Unter Heranziehung von beschäftigungspolitischen Erwägungen solle jüngeren Ärzten ein schnellerer Zugang zum Kassensystem ermöglicht werden. Dabei müsse jedoch ein Überschuss an jungen Medizinern aller Fachrichtungen vorliegen – allein an einem solchen fehle es in Österreich, so manche Kommentatoren.

Die Behauptung des österreichischen Gesetzgebers, den Generationenwechsel fördern zu wollen, könne – so die Kommentatoren – widerlegt werden, weil der Altersdurchschnitt der für eine Kassenstelle in Frage kommenden Ärzte bei ca. 50 Jahren liege und es nicht zutreffe, dass eine Generation junger Ärzte auf eine Anstellung als Vertragsarzt warte.

Auch verfassungsrechtlich ist die Regelung heiklen Diskussionen ausgesetzt. Bildet doch der Verlust des Kassenvertrags einen schwerwiegenden, plötzlichen Eingriff in ein sogenanntes „wohlerworbenes Recht“, der zwar einerseits durch öffentliche Interessen gerechtfertigt sein kann, andererseits jedoch dem Gebot der Verhältnismäßigkeit entsprechen muss: Der Adressat der Bestimmung muss also die Möglichkeit haben, sich auf diese einzustellen.

Über die Gesamtverträge wird nun mit den Ärztekammern verhandelt. Es sollen Übergangsbestimmungen geschaffen werden, um die abrupte Auflösung der Einzelverträge mit Vollendung des 70. Lebensjahres zu vermeiden.

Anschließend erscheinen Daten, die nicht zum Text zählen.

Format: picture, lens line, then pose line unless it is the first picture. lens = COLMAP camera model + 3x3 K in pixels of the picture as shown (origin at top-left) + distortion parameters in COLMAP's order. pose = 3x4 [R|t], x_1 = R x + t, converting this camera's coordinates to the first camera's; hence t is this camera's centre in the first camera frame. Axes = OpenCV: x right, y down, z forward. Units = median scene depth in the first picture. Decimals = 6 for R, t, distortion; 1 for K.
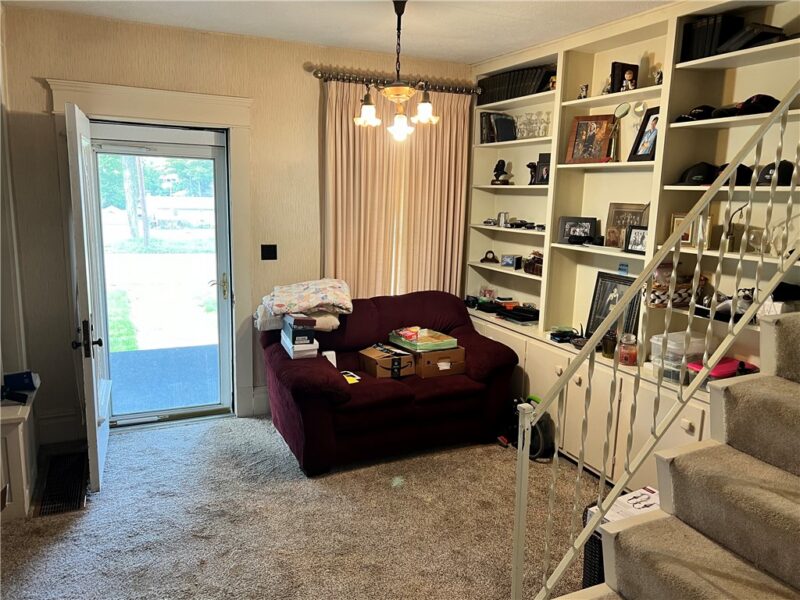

Die Ärztekammer Niederösterreich hat bereits den Entwurf einer Übergangslösung auf ihre Homepage gestellt, der allerdings noch – so die Information auf der Homepage – in einem Umlaufbeschluss bestätigt werden muss.
In dem Entwurf ist folgende stufenweise Einschleifregelung bis zum 31. März 2019 vorgesehen:

Für VertragsärztInnen,

  • des Jahrganges 1942 und älter endet der Vertrag am 31.12.2015,
  • der Jahrgänge 1943 und 1944 endet der Vertrag am 31.12.2016,
  • der Jahrgänge 1945 und 1946 endet der Vertrag am 31.12.2017,
  • des Jahrganges 1947 endet der Vertrag am 31.12.2018,
  • des Jahrganges 1948 endet der Vertrag am 31.3.2019,
  • des Jahrganges 1949 und jünger gilt die Altersgrenze von 70 Jahren.
  • Die Regelung gilt analog für Gesellschafter einer Vertragsgruppenpraxis.

Die vertraglichen Regelungen der anderen Bundesländer werden vermutlich ähnlich ausfallen. Es bleibt jedoch die endgültige Version der einzelnen Bestimmungen abzuwarten.